Why He Wouldn't Be Allowed on MTV Now: Who would he be able to hook up with?


Daria: It's hard to imagine, but MTV used to relate more to outcasts than potential prom kings and queens — and there was no one more acerbic than Daria Morgendorffer.

Why She Wouldn't Be Allowed on MTV Now: Not willing to make out with other girls.


Julie Brown: No, not the VJ famous for saying "Wubba Wubba," but the comedienne who hosted the outlandish Just Say Julie from 1989 to 1992. Absolutely everything on the network was fair game to her (long before Beavis & Butthead, she was playing music videos just to mock them), and she satirized sacred cows like Madonna and her own Valley Girl image with impunity.

Why She Wouldn't Be Allowed on MTV Now: According to this site, Brown was born in 1954, which meant she turned 35 during the first season of her show. 35! Can you even imagine MTV handing a show to a 35 year-old woman now? They'd sooner give the VMAs back to the Wayans brothers.
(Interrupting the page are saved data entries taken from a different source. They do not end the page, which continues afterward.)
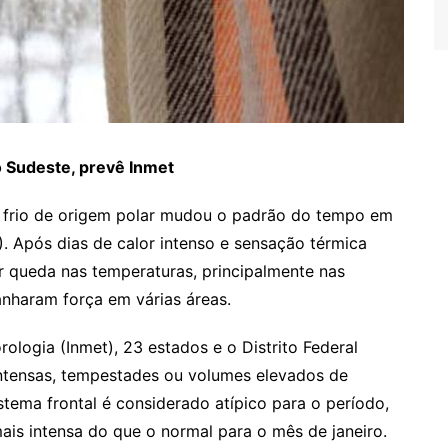
do Sudeste, prevê Inmet
r frio de origem polar mudou o padrão do tempo em
). Após dias de calor intenso e sensação térmica
r queda nas temperaturas, principalmente nas
anharam força em várias áreas.
ologia (Inmet), 23 estados e o Distrito Federal
intensas, tempestades ou volumes elevados de
tema frontal é considerado atípico para o período,
ais intensa do que o normal para o mês de janeiro.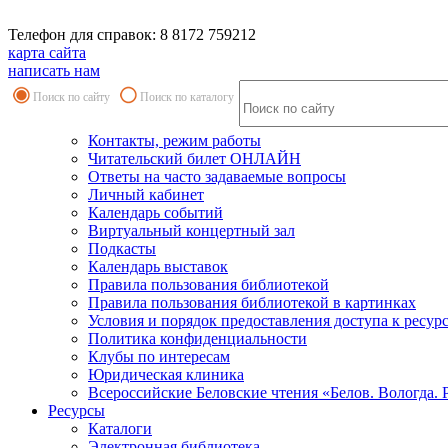
Телефон для справок: 8 8172 759212
карта сайта
написать нам
Поиск по сайту
Поиск по каталогу
Контакты, режим работы
Читательский билет ОНЛАЙН
Ответы на часто задаваемые вопросы
Личный кабинет
Календарь событий
Виртуальный концертный зал
Подкасты
Календарь выставок
Правила пользования библиотекой
Правила пользования библиотекой в картинках
Условия и порядок предоставления доступа к ресур
Политика конфиденциальности
Клубы по интересам
Юридическая клиника
Всероссийские Беловские чтения «Белов. Вологда. 
Ресурсы
Каталоги
Электронная библиотека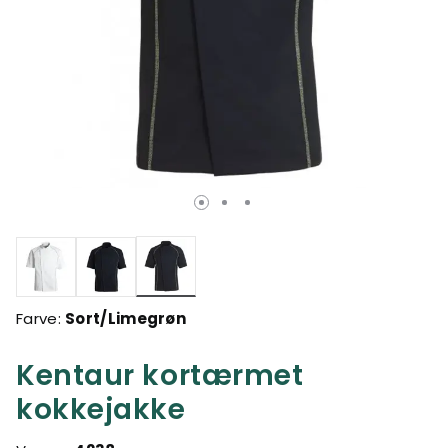
valgte
Farve:
Sort/Limegrøn
Kentaur kortærmet
kokkejakke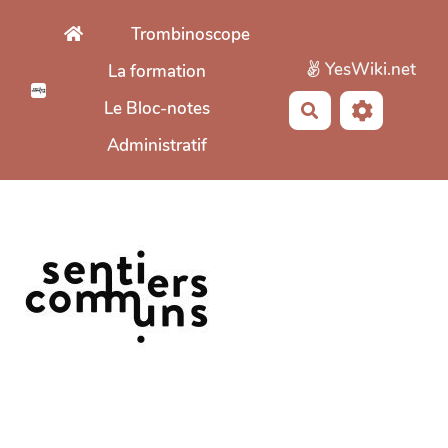
Aller au contenu principal
Trombinoscope
YesWiki.net
La formation
Le Bloc-notes
Rechercher
Administratif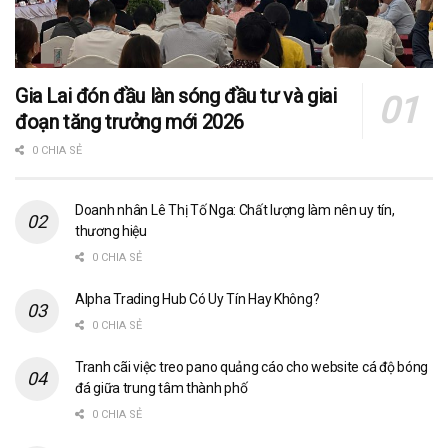
Gia Lai đón đầu làn sóng đầu tư và giai
đoạn tăng trưởng mới 2026
0 CHIA SẺ
Doanh nhân Lê Thị Tố Nga: Chất lượng làm nên uy tín,
thương hiệu
0 CHIA SẺ
Alpha Trading Hub Có Uy Tín Hay Không?
0 CHIA SẺ
Tranh cãi việc treo pano quảng cáo cho website cá độ bóng
đá giữa trung tâm thành phố
0 CHIA SẺ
Tabitha Soren: It may be hard to believe, but there was a point when the MTV News reporter pictured above was derided as nothing more than a shameless attempt to sex up the news. Nowadays, even your local news anchor resembles Jenna Jameson.

Why She Wouldn't Be Allowed on MTV Now: Only male news personalities are allowed to grow old gracefully on MTV. And by "gracefully," we mean that despite pushing fifty, they are expected to dye their hair and dress like members of Good Charlotte.


Kurt Cobain: The frontman of Nirvana ushered in an age devoid of pop singers and boybands, where nerdy, unconventional acts like Radiohead and Bjork were given common rotation for their groundbreaking videos.

Why He Wouldn't Be Allowed on MTV Now: It's hard to break out as a music video star when you're relegated to 30-second clips playing alongside the end credits for Run's House.


The Kabel typeface: There may be nothing better associated with MTV than this iconic typeface, which was used to intro and outro every single video (and was phased out last year).

Why It Wouldn't Be Allowed on MTV Now: No more videos to intro and outro. Which brings us to our last item...


Music Videos: When Justin Timberlake won an award at last year's VMAs, he finished his MTV-dissecting speech by yelling, "Play more damn videos!" Sorry Justin, you're going to have to get your music videos the same way the rest of us do now: on YouTube, at 3am, after a drunken search for Arrested Development's "Tennessee" ends with a lonely, mangled singalong.